Zapruder as assassination witness
Zapruder filmed the assassination using a then top-of-the-line Model 414 PD 8mm Bell & Howell Zoomatic Director Series movie camera purchased in 1962 loaded with Kodak Kodachrome II safety film. This historic film footage is the "Zapruder film". Zapruder, who suffered from vertigo, had to be steadied by his secretary Marilyn Sitzman as he stood atop a pedestal that was part of a concrete pergola.
After the assassination, Zapruder returned to his office where a reporter and secret service agent Forrest Sorrels turned up within an hour. Realizing the importance of the footage but still shocked by what he had seen, Zapruder agreed to turn the film over to Sorrels provided that it was only for the use of the Secret Service and others investigating the assassination, as he also wanted to sell the film. The group took the film to television station WFAA where Zapruder appeared on air less than two hours after the assassination. But WFAA had no capability to develop 8mm film and so it was taken to Eastman Kodak who agreed to process it immediately.
Three copies were run off, with two going to the Secret Service and one to Zapruder.
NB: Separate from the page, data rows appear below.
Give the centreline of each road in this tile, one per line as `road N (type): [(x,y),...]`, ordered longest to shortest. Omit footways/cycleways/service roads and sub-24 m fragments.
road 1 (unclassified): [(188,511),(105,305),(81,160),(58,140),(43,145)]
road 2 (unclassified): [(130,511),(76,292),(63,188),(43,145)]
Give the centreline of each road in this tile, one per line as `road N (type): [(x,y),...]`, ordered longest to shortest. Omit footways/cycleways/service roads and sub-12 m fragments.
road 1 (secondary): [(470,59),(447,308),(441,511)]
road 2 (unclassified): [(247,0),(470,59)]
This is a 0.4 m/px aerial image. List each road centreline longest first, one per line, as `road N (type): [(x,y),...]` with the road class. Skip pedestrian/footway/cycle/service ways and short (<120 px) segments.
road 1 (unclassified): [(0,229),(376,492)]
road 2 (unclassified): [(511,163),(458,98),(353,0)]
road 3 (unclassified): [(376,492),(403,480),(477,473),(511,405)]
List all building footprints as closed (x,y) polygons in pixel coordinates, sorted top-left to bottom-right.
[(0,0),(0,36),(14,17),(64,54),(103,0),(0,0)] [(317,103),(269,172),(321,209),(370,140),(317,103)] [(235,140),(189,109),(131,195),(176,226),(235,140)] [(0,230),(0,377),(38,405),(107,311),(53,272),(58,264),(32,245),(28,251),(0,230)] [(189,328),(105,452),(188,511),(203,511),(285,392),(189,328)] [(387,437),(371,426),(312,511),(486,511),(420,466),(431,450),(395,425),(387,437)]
That night, Zapruder is said to have had a nightmare in which he was walking through Times Square and saw a booth advertising "See the President's head explode!" He determined that, while he wanted to make money from the film, he did not want the full horror of what was seen to be made public. On November 25, 1963, Zapruder sold the film to Life Magazine for $150,000, divided into six annual payments of $25,000. Zapruder donated his first $25,000 payment to the widow of murdered Dallas policeman J.D. Tippit. Part of the deal with Life was that Frame 313, showing the fatal shot, would not be shown.
Testimony
At 9:55 p.m. Dallas time on November 22, United States PRS Special Agent Maxwell D. Phillips sent a hand-written memo (Warren Commission Document, CD87) to U.S. Secret Service Chief James Rowley that accompanied one of the first generation copies said of Zapruder's origins of at least one shot, "According to Mr Zapruder the position of the assassin was behind Mr Zapruder." Behind Mr. Zapruder was the Dealey Plaza grassy knoll. However, in his testimony to the Warren Commission Zapruder was less certain:
Mr. LIEBELER. Did you form any opinion about the direction from which the shots came by the sound, or were you just upset by the thing you had seen?
Mr. ZAPRUDER. No, there was too much reverberation. There was an echo which gave me a sound all over. In other words that square is kind of--it had a sound all over.